Beaucoup ont vu dans notre départ vers Hong Kong un acte de courage. Mais en fait, ce n'est en rien un acte de courage. Nous ne sommes pas partis sauver des gens en terrain ennemi, construire des écoles dans des régions arides et hostiles, non, nous sommes partis à la conquête d'un rêve dans un pays plus que civilisé.
Et pour illustrer encore mieux ce que nous ressentons, je reprendrais les mots que Marie-Jo (la femme d'un collègue d'Eric) a si bien écrits dans son blog :
"Quand on part loin de chez soi, on dirait que nos émotions sont démultipliées.
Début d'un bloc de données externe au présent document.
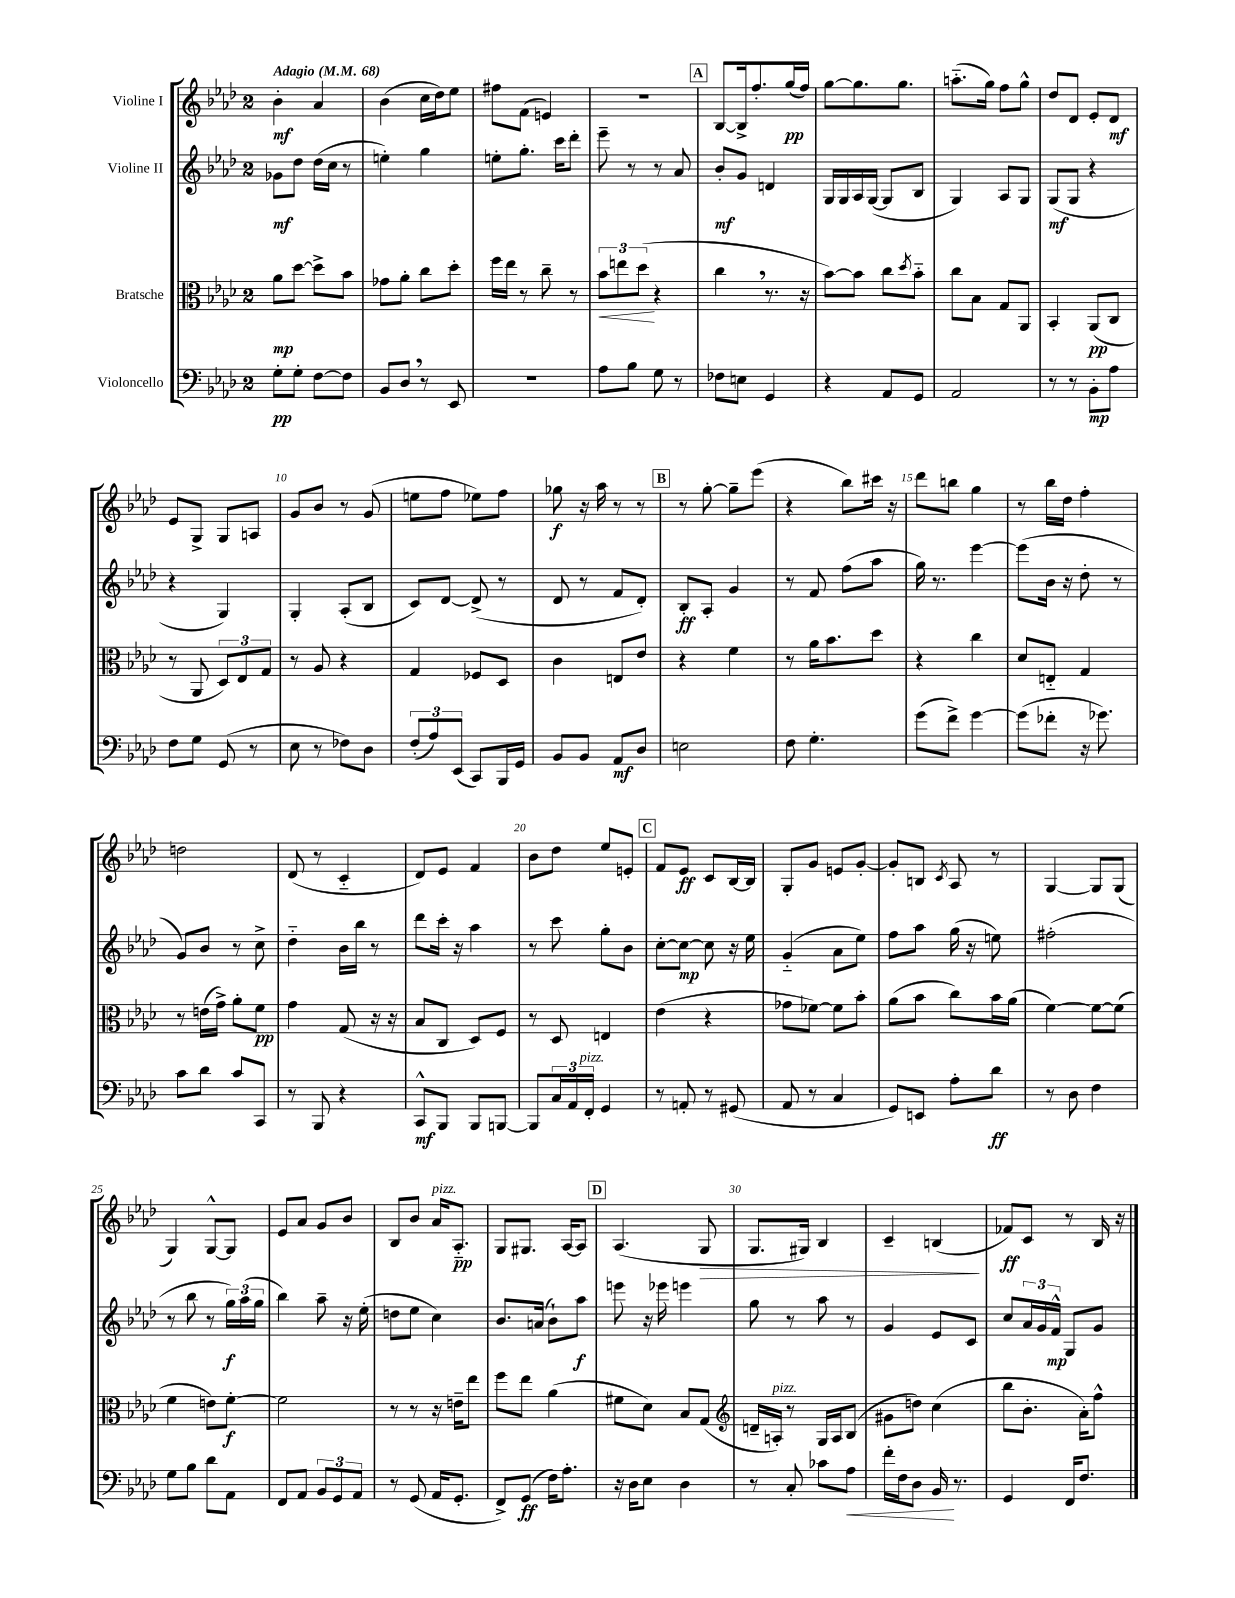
<<
\new StaffGroup <<
\new Staff = "s0" \with { instrumentName = "Violine I" } {
    \clef treble \key aes \major \once \override Staff.TimeSignature.style = #'single-digit \time 2/4 \tempo "Adagio" 4 = 68
    bes'4-.\mf aes'4 |
    bes'4( c''16 des''16) ees''8 |
    fis''8 f'8( e'4) |
    r2 |
    \mark \markup { \box "A" } bes8~ bes16-> f''8.-. g''16\pp( f''16) |
    g''8~ g''8. g''8. |
    a''8.-_( g''16) f''8 g''8-^ |
    des''8 des'8 ees'8-. des'8\mf |
    ees'8 g8-> g8 a8 |
    g'8 bes'8 r8 g'8( |
    e''8 f''8 ees''8) f''8 |
    ges''8\f r16 aes''16 r8 r8 |
    \mark \markup { \box "B" } r8 g''8~-. g''8-- ees'''8( |
    r4 bes''8) cis'''16 r16 |
    des'''8 b''8 g''4 |
    r8 bes''16 des''16 f''4-. |
    d''2 |
    des'8( r8 c'4-_ |
    des'8) ees'8 f'4 |
    bes'8 des''8 ees''8 e'8-. |
    \mark \markup { \box "C" } f'8 ees'8\ff c'8 bes16~ bes16 |
    g8-. g'8 e'8 g'8~-. |
    g'8-. b8 \acciaccatura { c'8 } aes8 r8 |
    g4~ g8 g8( |
    g4) g8~-^ g8 |
    ees'8 aes'8 g'8 bes'8 |
    bes8 bes'8 aes'16^\markup { \italic "pizz." } aes8.-_\pp |
    g8 gis8. aes16~ aes8 |
    \mark \markup { \box "D" } aes4.( g8\> |
    g8. gis16) bes4 |
    c'4-- b4\!( |
    fes'8\ff) c'8 r8 bes16 r16 \bar "|." |
}
\new Staff = "s1" \with { instrumentName = "Violine II" } {
    \clef treble \key aes \major \once \override Staff.TimeSignature.style = #'single-digit \time 2/4
    ges'8\mf des''8 des''16( c''16 r8 |
    e''4-.) g''4 |
    e''8-. g''8.-. c'''16 des'''8-. |
    ees'''8-- r8 r8 aes'8 |
    \mark \markup { \box "A" } bes'8-.\mf g'8 d'4 |
    g16 g16 aes16 g16~( g8 bes8 |
    g4) aes8 g8 |
    g8\mf( g8 r4 |
    r4 g4) |
    g4-. aes8-.( bes8 |
    c'8) des'8~ des'8->( r8 |
    des'8 r8 f'8 des'8-.) |
    \mark \markup { \box "B" } bes8-.\ff aes8-. g'4 |
    r8 f'8 f''8( aes''8 |
    g''16) r8. ees'''4~ |
    ees'''8( bes'16 r16 des''8-. r8 |
    g'8) bes'8 r8 c''8-> |
    des''4-_ bes'16 bes''16 r8 |
    des'''8 c'''16-. r16 aes''4 |
    r8 c'''8 g''8-. bes'8 |
    \mark \markup { \box "C" } c''8~-. c''8~\mp c''8 r16 ees''16 |
    g'4-_( aes'8 ees''8) |
    f''8 aes''8 g''16( r16 e''8) |
    fis''2-.( |
    r8 bes''8 r8 \tuplet 3/2 { g''16\f) aes''16( g''16 } |
    bes''4) aes''8-- r16 ees''16-.( |
    d''8 ees''8 c''4) |
    bes'8. a'16( bes'8-!) aes''8\f |
    \mark \markup { \box "D" } e'''8 r16 ees'''16 e'''4 |
    g''8 r8 aes''8 r8 |
    g'4 ees'8 c'8 |
    c''8 \tuplet 3/2 { aes'16 g'16 f'16-^\mp } g8 g'8 \bar "|." |
}
\new Staff = "s2" \with { instrumentName = "Bratsche" } {
    \clef alto \key aes \major \once \override Staff.TimeSignature.style = #'single-digit \time 2/4
    aes'8\mp des''8~ des''8-> bes'8 |
    ges'8 aes'8-. c''8 des''8-. |
    f''16 ees''16 r8 c''8-- r8 |
    \tuplet 3/2 { bes'8\< e''8 des''8\!( } r4 |
    \mark \markup { \box "A" } c''4 \breathe r8. r16 |
    bes'8~) bes'8 c''8 \acciaccatura { des''8 } bes'8-_ |
    c''8 bes8 g8 aes,8 |
    bes,4-. aes,8\pp( c8 |
    r8 aes,8 \tuplet 3/2 { des8) ees8 g8 } |
    r8 aes8 r4 |
    g4 fes8 des8 |
    c'4 e8 ees'8 |
    \mark \markup { \box "B" } r4 f'4 |
    r8 aes'16 bes'8. des''8 |
    r4 c''4 |
    des'8 e8-_ g4 |
    r8 e'16( g'16->) aes'8-. f'8\pp |
    g'4 g8( r16 r16 |
    bes8 c8 des8) f8 |
    r8 des8 e4 |
    \mark \markup { \box "C" } ees'4( r4 |
    ges'8 fes'8~) fes'8 bes'8-. |
    aes'8( bes'8 c''8) bes'16 aes'16( |
    f'4~) f'8~ f'8( |
    f'4 e'8) f'8~-.\f |
    f'2 |
    r8 r8 r16 e'16-- ees''8 |
    f''8 ees''8 aes'4( |
    \mark \markup { \box "D" } fis'8 des'8) bes8 g8( |
    \clef treble d'16-- a16-.^\markup { \italic "pizz." }) r8 g16 a16 bes8( |
    gis'8 d''8) c''4( |
    bes''8 bes'8.-. aes'16-.) f''8-^ \bar "|." |
}
\new Staff = "s3" \with { instrumentName = "Violoncello" } {
    \clef bass \key aes \major \once \override Staff.TimeSignature.style = #'single-digit \time 2/4
    g8-.\pp g8-. f8~ f8 |
    bes,8 des8 \breathe r8 ees,8 |
    R2 |
    aes8 bes8 g8 r8 |
    \mark \markup { \box "A" } fes8 e8 g,4 |
    r4 aes,8 g,8 |
    aes,2 |
    r8 r8 bes,8-.\mp aes8 |
    f8 g8 g,8( r8 |
    ees8 r8 fes8) des8 |
    \tuplet 3/2 { f8-.( aes8) ees,8( } c,8) bes,,16 g,16 |
    bes,8 bes,8 aes,8\mf des8 |
    \mark \markup { \box "B" } e2 |
    f8 g4.-. |
    g'8( f'8->) g'4~ |
    g'8( fes'8-. r16 ges'8.) |
    c'8 des'8 c'8 c,8 |
    r8 bes,,8 r4 |
    c,8-^\mf bes,,8 bes,,8 b,,8~ |
    b,,8 \tuplet 3/2 { c16 aes,16 f,16-.^\markup { \italic "pizz." } } g,4 |
    \mark \markup { \box "C" } r8 a,8-. r8 gis,8( |
    aes,8 r8 c4 |
    g,8) e,8 aes8-. des'8\ff |
    r8 des8 f4 |
    g8 bes8 des'8 aes,8 |
    f,8 aes,8 \tuplet 3/2 { bes,8 g,8 aes,8 } |
    r8 g,8( aes,16 g,8.-. |
    f,8->) g,8\ff( f16) aes8.-. |
    \mark \markup { \box "D" } r16 des16 ees8 des4 |
    r8 c8-. ces'8 aes8\< |
    f'16-. f16 des8 bes,16\! r8. |
    g,4 f,16 f8. \bar "|." |
}
>>
>>
\layout { \context { \Score \override BarNumber.break-visibility = ##(#f #t #t) barNumberVisibility = #(every-nth-bar-number-visible 5) } }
Un peu comme une femme enceinte, pendant plusieurs semaines, on a la sensibilité en émoi. C'est comme si on ressentait plus les choses, comme si on réalisait tout d'un coup qu'il faut profiter de chaque instant.
On vit des hauts si hauts qu'on se demande parfois pourquoi on n'est pas parti avant. On s'émerveille de tout. Tout ce qui ne va pas est exotique et tout ce qui va est extraordinaire. Mettre le pied dehors est une occasion de vivre une nouvelle aventure et chaque course devient une véritable expédition.
Mais le cruel destin de celui qui part, c'est aussi de se perdre sur la route. On a beau avoir fait notre valise précautionneusement, on égare toujours des p'tits bouts. C'est inévitable.
Le fabuleux destin de l'expatrié, c'est une montagne russe. Il enchaîne les hauts et les bas, comme pour rendre justice à tous ceux qui sont restés."